***** STUDY MATERIAL

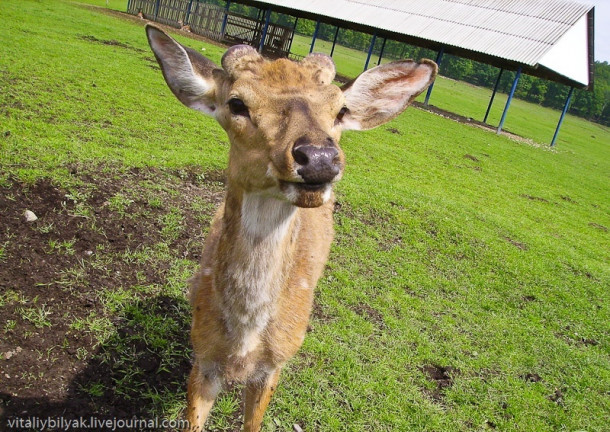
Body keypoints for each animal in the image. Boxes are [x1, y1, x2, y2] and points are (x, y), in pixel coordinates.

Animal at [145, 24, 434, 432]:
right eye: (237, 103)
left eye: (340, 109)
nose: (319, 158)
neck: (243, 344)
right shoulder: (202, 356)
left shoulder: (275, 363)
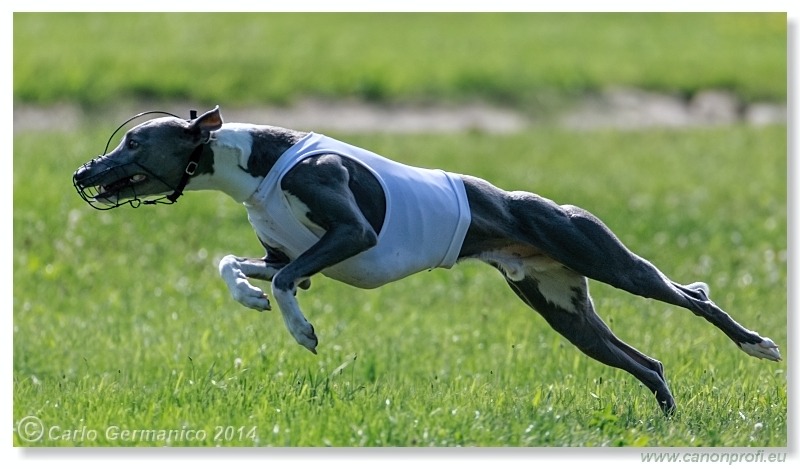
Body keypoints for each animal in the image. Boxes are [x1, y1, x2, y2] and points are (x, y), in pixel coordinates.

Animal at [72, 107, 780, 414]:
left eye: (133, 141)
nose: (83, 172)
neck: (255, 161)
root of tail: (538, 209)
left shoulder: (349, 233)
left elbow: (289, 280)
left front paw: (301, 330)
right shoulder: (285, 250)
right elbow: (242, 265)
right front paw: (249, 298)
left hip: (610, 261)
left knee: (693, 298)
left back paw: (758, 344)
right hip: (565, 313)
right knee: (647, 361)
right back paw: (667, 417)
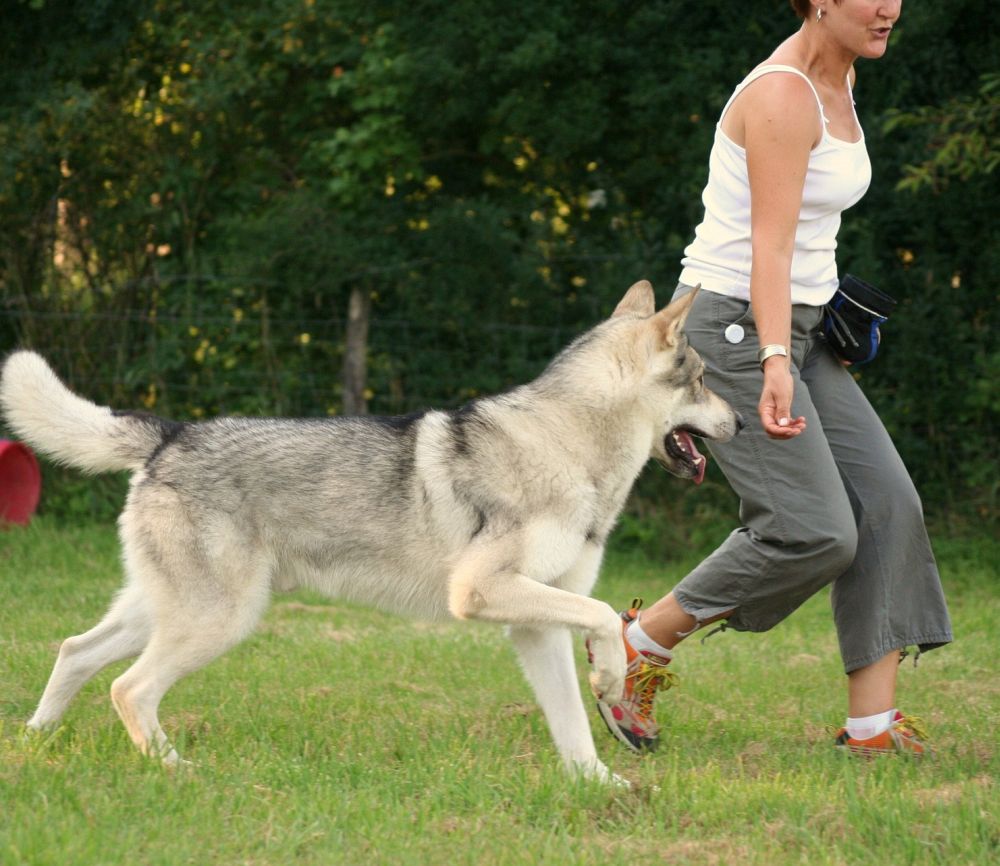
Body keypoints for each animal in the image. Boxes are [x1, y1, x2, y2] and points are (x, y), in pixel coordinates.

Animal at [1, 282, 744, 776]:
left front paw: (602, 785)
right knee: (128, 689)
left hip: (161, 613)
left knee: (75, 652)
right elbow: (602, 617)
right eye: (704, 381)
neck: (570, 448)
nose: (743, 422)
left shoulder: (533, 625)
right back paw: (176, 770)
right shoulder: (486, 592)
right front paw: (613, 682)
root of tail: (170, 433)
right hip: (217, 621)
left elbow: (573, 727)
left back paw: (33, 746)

**********
***** STUDY MATERIAL

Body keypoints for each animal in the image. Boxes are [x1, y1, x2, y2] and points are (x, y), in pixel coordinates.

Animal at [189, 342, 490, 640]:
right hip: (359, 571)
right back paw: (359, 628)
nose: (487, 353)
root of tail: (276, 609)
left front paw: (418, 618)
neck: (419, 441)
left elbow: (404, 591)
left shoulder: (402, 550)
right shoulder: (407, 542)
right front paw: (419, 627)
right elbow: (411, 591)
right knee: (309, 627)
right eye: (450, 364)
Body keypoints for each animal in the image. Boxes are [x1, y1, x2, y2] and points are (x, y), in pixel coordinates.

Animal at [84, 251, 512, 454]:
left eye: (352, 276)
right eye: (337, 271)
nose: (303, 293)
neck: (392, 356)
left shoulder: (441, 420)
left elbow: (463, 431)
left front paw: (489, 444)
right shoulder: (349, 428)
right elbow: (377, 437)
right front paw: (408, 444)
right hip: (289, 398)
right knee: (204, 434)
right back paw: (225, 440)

**********

TASK REQUIREMENTS - Scanning the data above, copy out every line where "elbow" is found.

EXERCISE OUTPUT -
left elbow: (289, 280)
right elbow: (242, 265)
right elbow: (602, 617)
left elbow: (573, 727)
left elbow: (404, 591)
right elbow: (411, 591)
left elbow: (463, 431)
right elbow: (377, 437)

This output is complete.